* _TASK_
Copy out the entire survey excerpt on pointer equality below, word for word.

* _EXCERPT TO READ_
One could add additional annotated pointer or integer types to identify in the source where this might occur.
For two pointers derived from the addresses of two separate allocations, will equality testing (with ==) of them just compare their runtime values, or might it take their original allocations into account and assume that they do not alias, even if they happen to have the same runtime value? (for current mainstream compilers)
a) it will just compare the runtime values : 141 (44%)
b) pointers will compare nonequal if formed from pointers to different allocations : 20 ( 6%)
c) either of the above is possible : 101 (31%)
d) don't know : 40 (12%)
e) I don't know what the question is asking : 16 ( 5%)
f) no response : 5
If you clicked either of the first two answers, do you know of real code that relies on it?
yes : 60 (26%)
yes, but it shouldn't : 16 ( 7%)
no, but there might well be : 68 (29%)
no, that would be crazy : 46 (20%)
don't know : 37 (16%)
no response : 96
The responses are roughly bimodal: many believe "it will just compare the runtime values", while a similar number believe that the comparison might take the allocation provenance into account. Of the former, 41 "know of real code that relies on it".

* _DATA SUPPLIED_
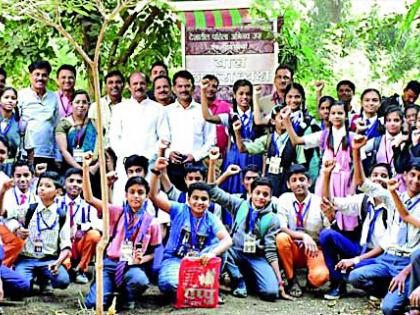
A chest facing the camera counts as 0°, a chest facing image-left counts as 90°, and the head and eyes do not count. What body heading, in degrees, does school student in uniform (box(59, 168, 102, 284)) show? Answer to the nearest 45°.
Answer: approximately 0°

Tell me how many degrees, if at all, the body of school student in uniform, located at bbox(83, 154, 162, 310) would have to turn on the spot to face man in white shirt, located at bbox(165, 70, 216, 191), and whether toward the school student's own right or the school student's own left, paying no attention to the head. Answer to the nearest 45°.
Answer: approximately 135° to the school student's own left

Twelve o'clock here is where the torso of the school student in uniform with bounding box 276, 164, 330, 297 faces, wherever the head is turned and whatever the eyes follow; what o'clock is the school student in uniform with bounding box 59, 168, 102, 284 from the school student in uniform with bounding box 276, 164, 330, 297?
the school student in uniform with bounding box 59, 168, 102, 284 is roughly at 3 o'clock from the school student in uniform with bounding box 276, 164, 330, 297.

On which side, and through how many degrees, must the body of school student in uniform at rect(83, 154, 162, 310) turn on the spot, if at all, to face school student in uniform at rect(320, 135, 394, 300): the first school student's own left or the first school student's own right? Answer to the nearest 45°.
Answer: approximately 90° to the first school student's own left

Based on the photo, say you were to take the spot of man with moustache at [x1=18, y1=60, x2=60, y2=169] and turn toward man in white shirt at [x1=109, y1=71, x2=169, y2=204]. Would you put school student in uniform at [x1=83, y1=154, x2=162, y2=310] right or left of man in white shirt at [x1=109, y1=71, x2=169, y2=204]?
right

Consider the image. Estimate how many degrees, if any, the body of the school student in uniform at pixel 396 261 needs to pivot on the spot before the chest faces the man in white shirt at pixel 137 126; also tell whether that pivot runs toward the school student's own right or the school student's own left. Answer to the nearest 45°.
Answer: approximately 90° to the school student's own right

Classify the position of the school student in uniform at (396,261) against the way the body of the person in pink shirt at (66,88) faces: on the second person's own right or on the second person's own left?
on the second person's own left
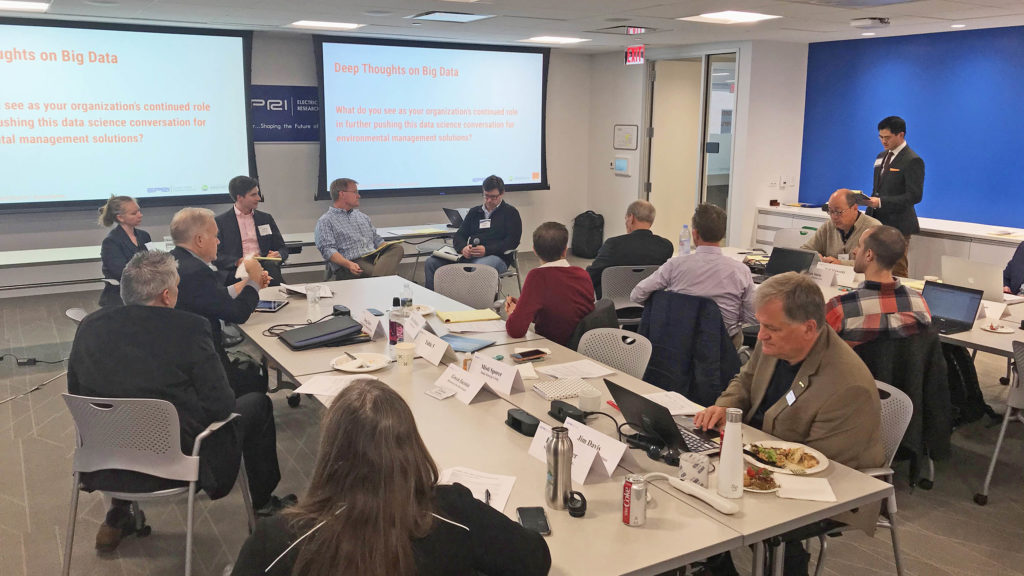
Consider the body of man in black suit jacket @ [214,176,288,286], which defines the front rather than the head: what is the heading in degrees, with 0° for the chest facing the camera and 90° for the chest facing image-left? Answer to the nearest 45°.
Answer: approximately 315°

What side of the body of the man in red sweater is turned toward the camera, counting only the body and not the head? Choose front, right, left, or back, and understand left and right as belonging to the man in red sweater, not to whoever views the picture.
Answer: back

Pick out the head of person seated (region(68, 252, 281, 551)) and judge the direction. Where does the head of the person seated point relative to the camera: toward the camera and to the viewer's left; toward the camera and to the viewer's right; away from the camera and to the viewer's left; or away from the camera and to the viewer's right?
away from the camera and to the viewer's right

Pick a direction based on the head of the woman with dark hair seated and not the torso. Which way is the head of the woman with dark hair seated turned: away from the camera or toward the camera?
away from the camera

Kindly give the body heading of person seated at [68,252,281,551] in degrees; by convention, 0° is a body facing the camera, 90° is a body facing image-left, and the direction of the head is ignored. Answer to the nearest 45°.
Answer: approximately 225°

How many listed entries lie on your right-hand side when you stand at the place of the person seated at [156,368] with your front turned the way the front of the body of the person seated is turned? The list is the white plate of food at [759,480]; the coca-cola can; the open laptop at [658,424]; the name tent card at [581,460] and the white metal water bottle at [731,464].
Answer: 5

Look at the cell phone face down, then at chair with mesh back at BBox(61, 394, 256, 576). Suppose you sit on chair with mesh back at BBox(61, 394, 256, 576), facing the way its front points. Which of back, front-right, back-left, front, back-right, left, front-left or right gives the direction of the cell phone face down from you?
right

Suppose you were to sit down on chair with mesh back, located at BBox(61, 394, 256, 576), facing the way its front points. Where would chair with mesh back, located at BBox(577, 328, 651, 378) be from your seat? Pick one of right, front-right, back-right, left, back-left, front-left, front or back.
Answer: front-right

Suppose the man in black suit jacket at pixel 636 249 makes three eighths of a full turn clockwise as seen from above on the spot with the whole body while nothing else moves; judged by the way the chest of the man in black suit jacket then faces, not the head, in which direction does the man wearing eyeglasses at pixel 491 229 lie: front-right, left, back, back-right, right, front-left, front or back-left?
back-left

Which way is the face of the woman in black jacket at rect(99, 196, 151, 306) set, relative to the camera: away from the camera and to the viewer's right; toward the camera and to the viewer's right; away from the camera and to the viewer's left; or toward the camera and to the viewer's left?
toward the camera and to the viewer's right

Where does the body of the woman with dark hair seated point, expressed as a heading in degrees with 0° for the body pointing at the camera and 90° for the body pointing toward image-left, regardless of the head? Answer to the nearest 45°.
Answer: approximately 180°

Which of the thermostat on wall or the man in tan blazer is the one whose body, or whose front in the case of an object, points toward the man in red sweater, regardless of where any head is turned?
the thermostat on wall

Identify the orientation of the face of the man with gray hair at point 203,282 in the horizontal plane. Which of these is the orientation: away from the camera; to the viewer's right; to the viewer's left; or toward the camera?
to the viewer's right
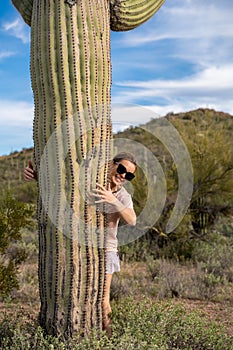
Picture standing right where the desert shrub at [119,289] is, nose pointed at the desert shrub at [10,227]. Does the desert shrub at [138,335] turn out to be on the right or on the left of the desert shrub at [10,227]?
left

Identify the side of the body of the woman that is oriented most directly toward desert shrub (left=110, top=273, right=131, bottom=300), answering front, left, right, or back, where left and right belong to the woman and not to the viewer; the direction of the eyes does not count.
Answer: back

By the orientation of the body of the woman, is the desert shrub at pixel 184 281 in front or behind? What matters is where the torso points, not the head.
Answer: behind

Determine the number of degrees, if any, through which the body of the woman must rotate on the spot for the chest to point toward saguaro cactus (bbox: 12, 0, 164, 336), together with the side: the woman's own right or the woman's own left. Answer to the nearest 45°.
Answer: approximately 45° to the woman's own right

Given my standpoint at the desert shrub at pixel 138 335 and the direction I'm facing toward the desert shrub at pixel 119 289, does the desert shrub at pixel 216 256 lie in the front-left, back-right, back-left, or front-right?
front-right

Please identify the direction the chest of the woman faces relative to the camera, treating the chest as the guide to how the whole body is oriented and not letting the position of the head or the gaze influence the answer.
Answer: toward the camera

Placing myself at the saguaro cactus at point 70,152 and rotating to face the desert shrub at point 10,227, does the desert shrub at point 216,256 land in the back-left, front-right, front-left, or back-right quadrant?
front-right

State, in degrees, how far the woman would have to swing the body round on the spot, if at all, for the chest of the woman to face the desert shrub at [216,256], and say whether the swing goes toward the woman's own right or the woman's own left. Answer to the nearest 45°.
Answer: approximately 135° to the woman's own left
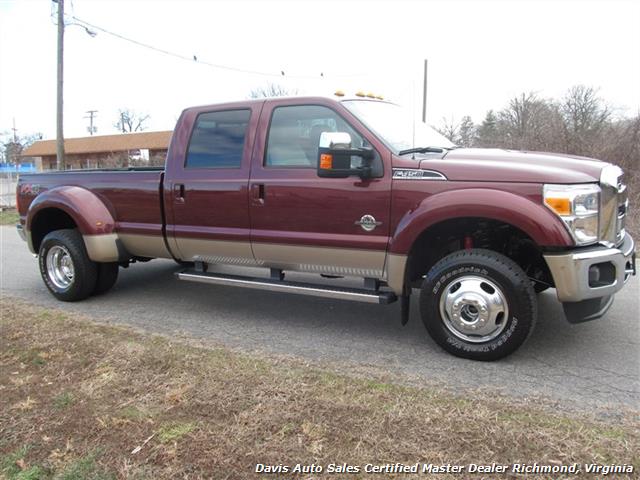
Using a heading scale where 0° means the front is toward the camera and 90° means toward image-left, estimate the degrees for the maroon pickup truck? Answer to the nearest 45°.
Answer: approximately 315°

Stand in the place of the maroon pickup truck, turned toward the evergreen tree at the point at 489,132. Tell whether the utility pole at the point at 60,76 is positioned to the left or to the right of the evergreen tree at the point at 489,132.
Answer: left

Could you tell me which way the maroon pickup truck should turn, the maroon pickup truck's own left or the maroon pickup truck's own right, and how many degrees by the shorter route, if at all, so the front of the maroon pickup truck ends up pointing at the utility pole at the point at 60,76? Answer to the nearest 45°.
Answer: approximately 180°

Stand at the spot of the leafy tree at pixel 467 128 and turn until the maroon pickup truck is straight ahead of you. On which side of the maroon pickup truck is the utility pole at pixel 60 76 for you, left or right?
right
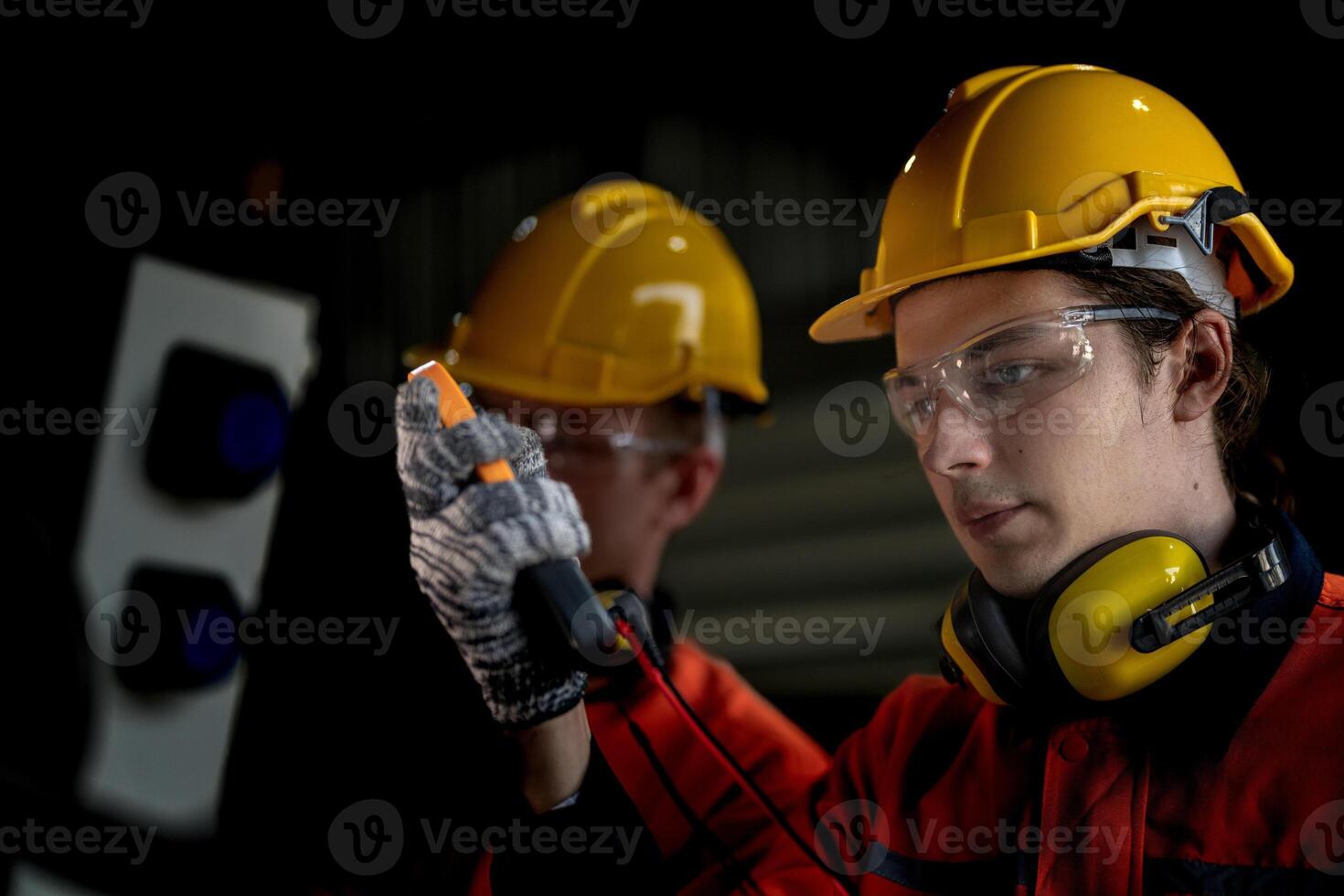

* _TASK ANSWER_
One could add additional annotated pointer or integer types to identify in the source where this might occur.
For two pointers derived from the addresses of two separate allocations, will equality testing (with ==) of them just compare their runtime values, or might it take their original allocations into account and assume that they do not alias, even if they happen to have the same runtime value? (for current mainstream compilers)
a) it will just compare the runtime values : 141 (44%)
b) pointers will compare nonequal if formed from pointers to different allocations : 20 ( 6%)
c) either of the above is possible : 101 (31%)
d) don't know : 40 (12%)
e) I don't know what the question is asking : 16 ( 5%)
f) no response : 5
If you clicked either of the first two answers, do you know of real code that relies on it?
yes : 60 (26%)
yes, but it shouldn't : 16 ( 7%)
no, but there might well be : 68 (29%)
no, that would be crazy : 46 (20%)
don't know : 37 (16%)
no response : 96
The responses are roughly bimodal: many believe "it will just compare the runtime values", while a similar number believe that the comparison might take the allocation provenance into account. Of the former, 41 "know of real code that relies on it".